Data collection process and logging

To debug data collection, you need to know the data collection process and how it is reflected in the job logs.

As an administrator, sometimes you have to debug a data collection job. Each job generates a log, but to understand the entries in this log, you need to know which step in the data collection process produced the entries.
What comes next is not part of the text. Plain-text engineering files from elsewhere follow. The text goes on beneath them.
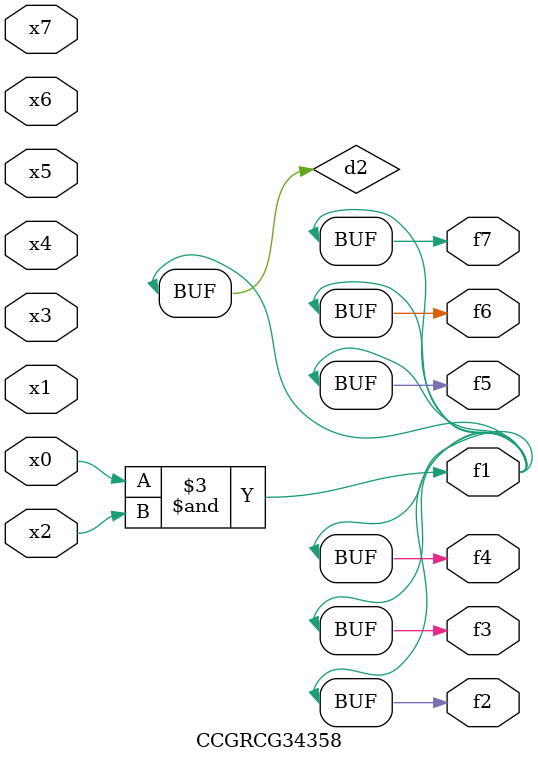
<source format=v>
module CCGRCG34358(
	input x0, x1, x2, x3, x4, x5, x6, x7,
	output f1, f2, f3, f4, f5, f6, f7
);

	wire d1, d2;

	nor (d1, x3, x6);
	and (d2, x0, x2);
	assign f1 = d2;
	assign f2 = d2;
	assign f3 = d2;
	assign f4 = d2;
	assign f5 = d2;
	assign f6 = d2;
	assign f7 = d2;
endmodule

</source>
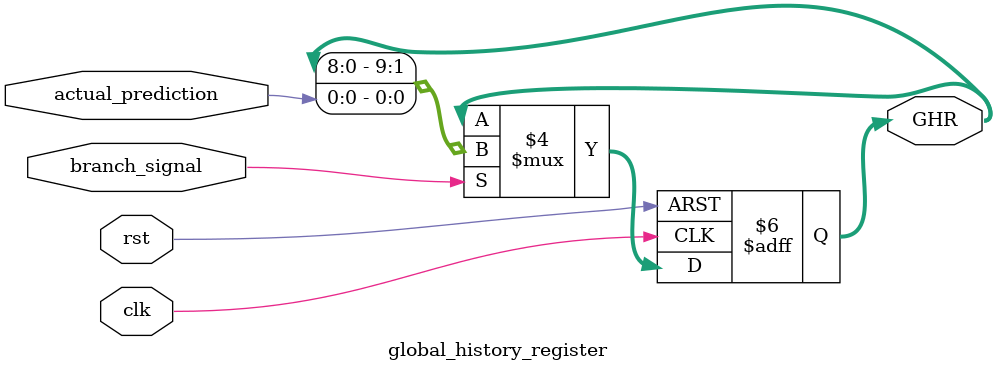
<source format=sv>

module global_history_register #(parameter GHR_size = 10) ( 
	input clk,
	input rst,
	input branch_signal,
	input actual_prediction,
	output logic [ GHR_size - 1 : 0 ] GHR	
	);
		
	always_ff @(negedge clk or negedge rst)
		begin
			if (!rst)
				GHR <= 'h0;
			else 
				begin
					if(branch_signal)  
							//this was introduced here	
						GHR <= { GHR[GHR_size - 2 : 0] , actual_prediction };
					else 
						GHR <= GHR;
				end
		end		
endmodule

</source>
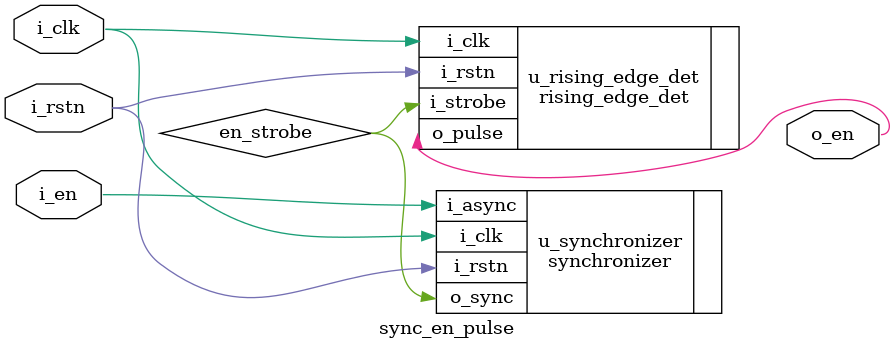
<source format=sv>
module sync_en_pulse(
    input logic  i_clk    ,
    input logic  i_rstn   ,
    input logic  i_en     ,
    output logic o_en
);


logic en_strobe;

synchronizer#(
   .NB(1)
   ) u_synchronizer(
      .i_clk      ( i_clk     ),
      .i_rstn     ( i_rstn    ),
      .i_async    ( i_en      ),
      .o_sync     ( en_strobe )
      );

rising_edge_det u_rising_edge_det (
  .i_clk      ( i_clk     ),
  .i_rstn     ( i_rstn    ),
  .i_strobe   ( en_strobe ),
  .o_pulse    ( o_en      )
);

endmodule

</source>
The data collection job involves executing an SQL query for each indicator source that uses the data collector. The query is repeated for every collection time from the start date to the stop date, and then queries are run for the next indicator source. Each step of executing the query is documented in the data collection job log. The following example is excerpted from the [PA Incident] Historic Data Collector job.
Table 1.
Step number Step of SQL query execution Example of resulting log entry
1 Retrieve indicator source. Processing indicator source Incidents.Open
2 Start date of collection job. Collecting for 20171028
3 Fetch fields. Fetching "short_description,sys_id,op ened_at,assignment_group, description,priority,category" from "incident"
4 Generate SQL based on the conditions that are specified in the indicator source.
Note: If the indicator source specifies Today in one of the conditions, Today is considered relative to the period for which the data collection job is executed. For example, the Incidents.New indicator source includes the condition [Opened][on][Today]. With days defined to start at 07:00:00, when data is collected for 2017-10-28, the job produces the SQL script on the right.
SELECT task0.`sys_id` FROM task task0 WHERE task0.`sys_class_name` = 'incident' AND (task0.`opened_at` >= '2017-10-28 07:00:00' AND task0.`opened_at` <= '2017-10-29 06:59:59')
5 Validate indicator conditions (Not logged)
6 Execute SQL query, which fetches rows from the facts table. Fetched 150 rows from incident
7 The map/reduce function runs. Applying map/reduce function for indicator source Incidents.Open
Applied map/reduce function
8 If text indexing is active and has been configured for the indicator source, the data collector stores the resulting text index. Storing Text Index for indicator source Incidents.Open
Bytes used by text index: 41,984 for: Incidents.Open
9 Loop through the records of the indicator source and execute or evaluate any scripts.
For each indicator that is a member of the collection job and uses the same indicator source:
10 Validate indicator conditions (Not logged)
11 Calculate the indicator score (Not logged)
12 For each breakdown:
  1. Calculate the breakdown score or execute the breakdown script.
  2. Retrieve all breakdown unique values.
  3. Create or update the array for scores or snapshots. The array is Indicator, Breakdown 1, Element 1, Breakdown 2, Element 2, Domain, Value, Array of [sys_id]
Not logged, but retrieving breakdown unique values can cause delays, especially if the query does not use indexes or retrieves many records.
13 Delete previous scores for the indicators and breakdowns that use the indicator source. Deleting previous results for indicator source Incidents.Open
Deleted previous results 38
Deleted previous results 21
14 Store newly collected results for the indicator source. Storing collected results for indicator source Incidents.Open
Stored collected results
15 Specify which indicators the data collector does not collect scores for. Not collecting for Indicator: Summed age of open incidents with excluded Breakdown: Assignment Group
16 Finish collecting data for that indicator source for that period. Collecting for 20171028 finished
17 For each other period, if any, for the same indicator source, loop back to step 2.
18 For each other indicator source, if any, loop back to step 1.